Children need guidance with money

Recently a reader approached me with the following question: “Dear Dr. LeCrone – I have two lovely grandchildren ages 9 and 6. Their father, my son, and his wife love them very much and seem to be making every effort to provide a home for them that is healthy and happy. However, my husband and I see a problem that seems to be getting worse and wonder if you could address this in one of your columns. The issue revolves around the circumstances, if any, in which they should give their children money. My son seems to be very conservative and reluctant to reward the children monetarily for their assigned chores etc. and my daughter-in-law is apt to give them money for most everything they do around the house, for grades, etc. My husband and I believe the children are not learning healthy attitudes about money. Additionally, could you address issues about how children use, save and to value money.”

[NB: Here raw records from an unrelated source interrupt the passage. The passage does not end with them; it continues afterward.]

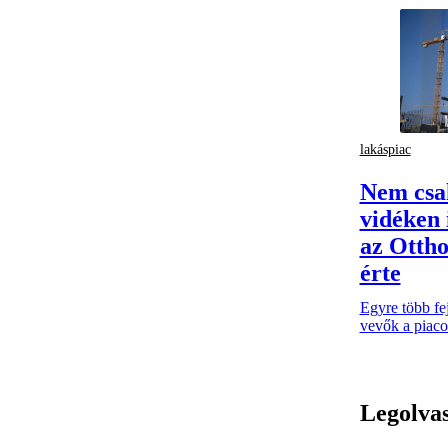
lakáspiac
Nem csa
vidéken i
az Ottho
érte
Egyre több fej
vevők a piaco
Legolva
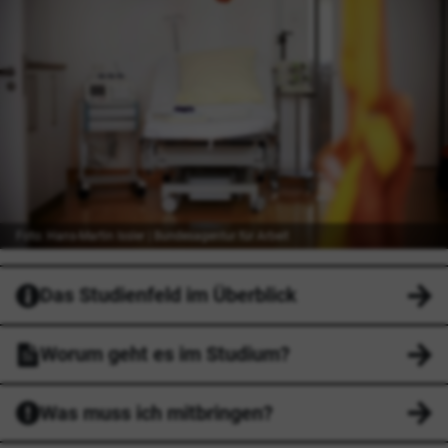
Foto: Hans-Martin Issler | Bundesagentur für Arbeit
Das Studienfeld im Überblick
Worum geht es im Studium?
Was muss ich mitbringen?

Helping children learn the value and management of money is a very important part of their development. Parents should bear primary responsibility for teaching these skills because, consciously or unconsciously, parents serve as models to their children in money management.

Although paying children for grades, household chores, helping other family members, etc. can be overdone some monetary rewards can be appropriate and useful. A reasonable allowance can serve as a motivational tool and provide a beginning model for the world of work later in a child’s life. Paying a child for grades is often of questionable value but in some cases, might be appropriate. Following are some suggestions that might be helpful:

• Set up a reasonable amount for a child’s allowance. Discuss what duties must be performed to receive the allowance, keeping them in line with the child’s age and ability.

• Be sure children understand their duties. Cooking, ironing, gardening, repairing, building, etc., can be quality time if the parent and child work together. The best pay is a hug, smile or pat on the shoulder. Appreciation must be shown upon the completion of any task, no matter how small. Children need to understand that the family requires each person to pull his or her own share of the load.

• Parents may want to pay children for extra work. If an unexpected job arises, family members can discuss the cost of hiring someone to do it or pitching in and doing it themselves. The savings can be shared by those participating in the job.

• Another part of the introduction to the world of work is the use of money. Parents should begin the process at an early age. A piggy bank and savings account can lead to a checking account, and later to an investment club to learn the basics of finance, stocks and bonds. Work that will use a child’s talents and provide the necessities and pleasures of life is a goal all parents should strive for.